L’artista usa per i suoi soggetti, i bambini, tecniche diverse di scultura, video-animazione, disegno; reinterpreta diversi materiali, come vecchi sacchi di juta grezza– quelli per la raccolta delle nocciole – che diventano tele da affrescare. La mostra ha avuto grande successo alla Fondazione Ferrero ad Alba – città dove Berruti ha anche inaugurato, nel 2022, un gigantesco monumento in acciaio inox bronzato nella piazza principale – e, dopo l’esposizione a Milano, tornerà nella capitale delle Langhe. Berruti ha vinto nel 2012 il Premio internazionale Luci d’artista di Torino; ha esposto alla Biennale di Venezia, a Tokyo, in Cina, a Johannesburg.

A Safe Place (2025), all’inizio del percorso espositivo, è un’installazione che mostra una bambina in un salvagente, in una camera buia: la luce che la colpisce fa sì che sembri galleggiare. Ma non è un momento felice di una vacanza balneare. Rappresenta invece l’infanzia tragicamente coinvolta nei flussi di migranti, la cui vita è spesso perduta in naufragi di barconi nel Mediterraneo. La colonna sonora della sala, molto coinvolgente, è stata composta da Lucio Disarò, da anni collaboratore di Berruti.

Del 2020 è L’abbraccio più forte, scultura in cemento, resina e juta, associata a disegni su cartoncino e a un video costituito da 776 disegni in sequenza. I disegni furono venduti per finanziare la costruzione dell’ospedale di Verduno, vicino ad Alba. Ed ecco che l’abbraccio per Berruti diventa reale e universale, non solo metaforico e artistico.

Nel silenzio (2024) rappresenta calchi e disegni di bambine, in posizione fetale, che ricordano i ritrovamenti archeologici di Pompei, in una sorta di dialogo muto tra umanità e natura. La musica che accompagna l’installazione è di Rodrigo D’Erasmo. Dal 3 ottobre al 3 dicembre 2025, un’opera analoga sarà esposta nella chiesa di San Domenico di Alba.

Tre bambine con un costumino rosa e pettinature diverse, sedute in cerchio ma di spalle, non interagenti, costituiscono l’opera Three (parts of) me (2025): in realtà quindi è la stessa bimba, triplicata nelle sue diverse personalità, una pubblica più conforme alle norme della società, una più privata e famigliare e infine una segreta e nascosta, la vera essenza. Tre “maschere”, dunque, che la tradizione giapponese vuole che valgano per ognuno di noi.
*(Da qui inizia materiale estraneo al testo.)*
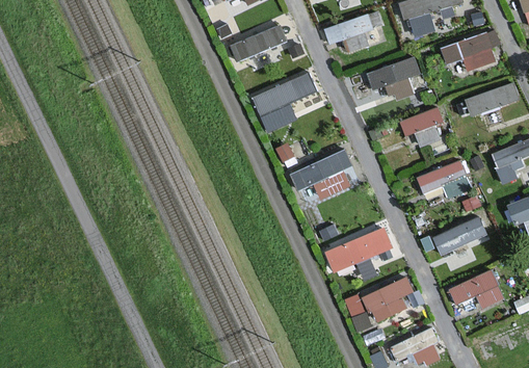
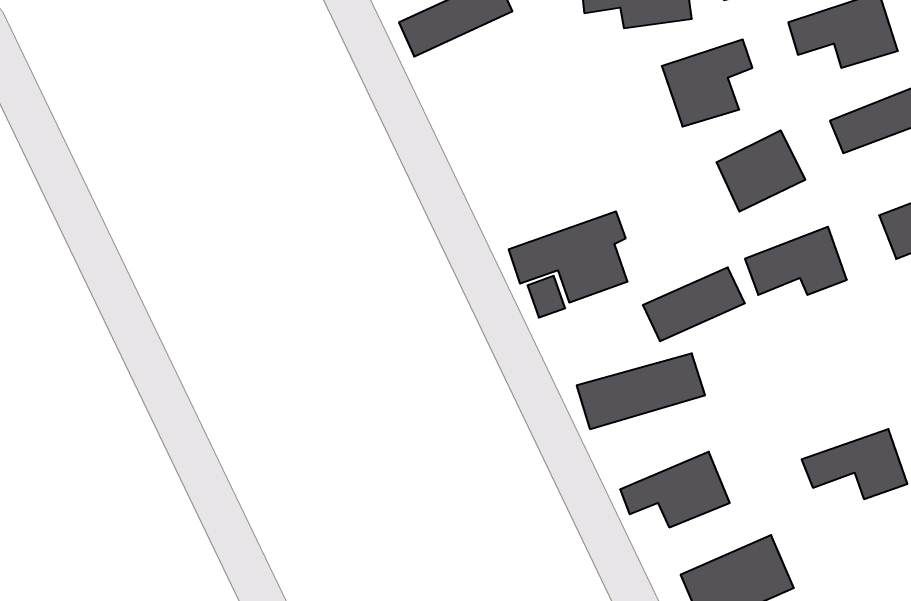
building: [252,72,319,134] -> none
building: [433,215,490,256] -> [643,267,745,341]

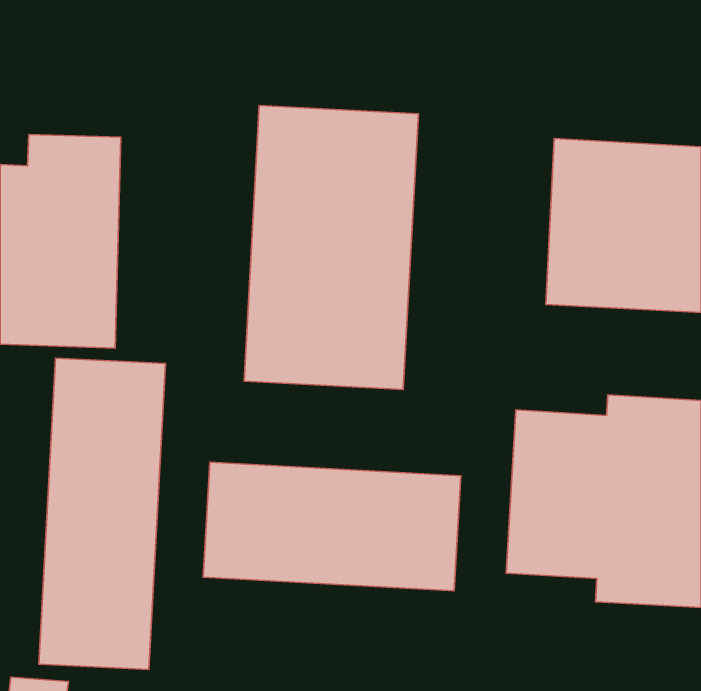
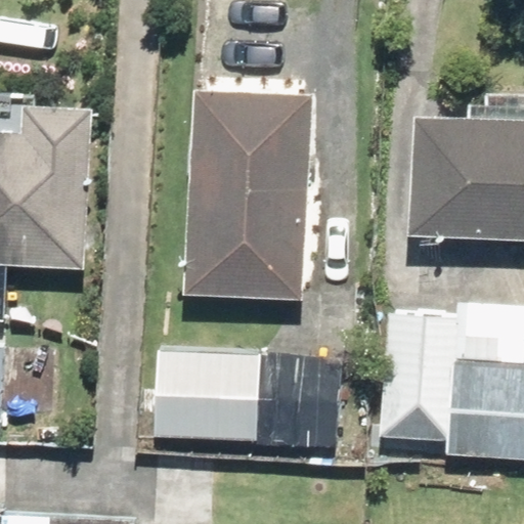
building: [39,358,166,670] -> none

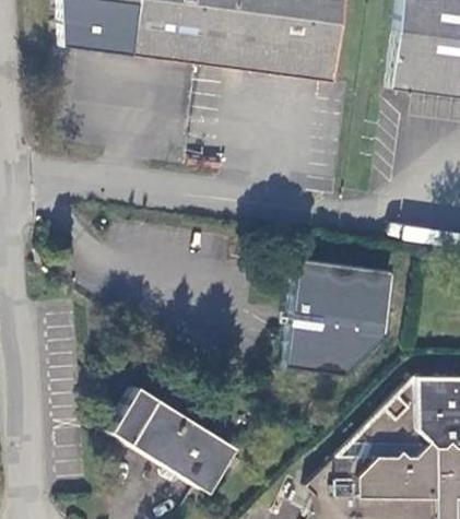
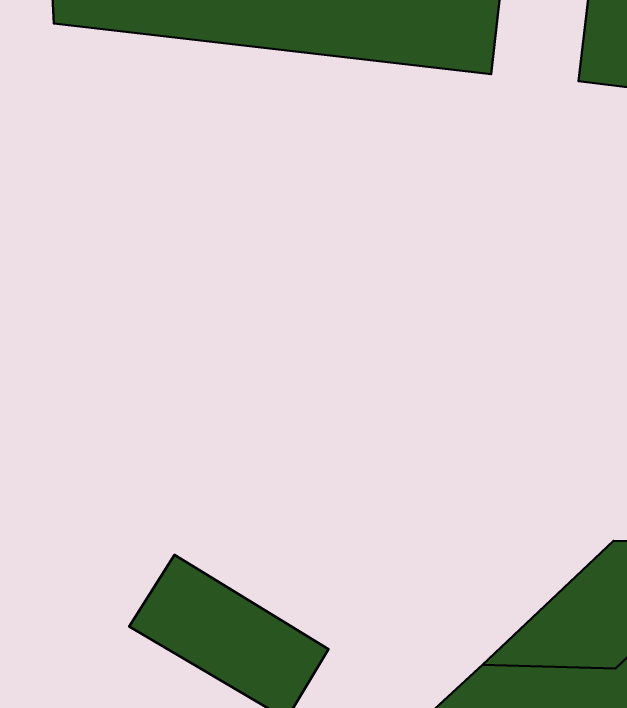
building: [286,260,394,375] -> none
Magnifica l’installazione Nel nome del padre (2024): si entra in una stanza buia con una quarantina di bambini e bambine seduti, quasi inginocchiati, in costumi bianchi, illuminati da una luce soffusa: disposti come in un anfiteatro, sono tutti rivolti verso una figura centrale, una bambina con i capelli raccolti e il volto chino. Nessuno sorride, sembrano in meditazione, più filosofica che religiosa. E in effetti l’opera suscita una riflessione su tutti i bambini del mondo, su quell’universo infantile che assiste impotente alle guerre, all’indifferenza degli adulti, o peggio alla loro violenza di cui sono spesso vittime innocenti, e si pone domande senza risposte. Tra queste, la stessa domanda che dovrebbe porsi ognuno di noi: perché?

Nell’ultima sala, La Giostra di Nina (2018), dove i visitatori possono salire, aiutati da un gentilissimo addetto. Al posto dei cavallini, enormi passeri; il carillon è musica composta appositamente da Ludovico Einaudi. Le giostre, che attirano da sempre bambini (ma anche adulti), non sono altro che magici simboli del ciclo della vita, ma anche del moto della Terra e dei pianeti intorno al Sole, dello scorrere del tempo. Si partecipa dunque a un viaggio – in questo caso a un volo – senza inizio e senza fine. I passeri, che nella cultura greca e romana erano spesso associati a manifestazioni divine, sono liberi. Alcuni volano in cielo, verso il soffitto della sala. Un cortometraggio animato è abbinato all’installazione. È un invito a sognare, a tornare bambini, a riprendere a pensare in modo puro e innocente.

Nel cortile di Palazzo Reale, una testa gigante di bambina che guarda verso il cielo ( Don’t Let Me Be Wrong, 2024) ci porta ad osservare il mondo uscendo all’aperto, con gli occhi spalancati, con la capacità ancora di stupirci e di cogliere la verità più profonda.

Una curiosità: il titolo della mostra – imperdibile! – richiama alla memoria una canzone metal del 1990, More than words, del gruppo musicale statunitense Extreme. È rimasta in classifica tra le cinquanta più belle canzoni d’amore mai scritte.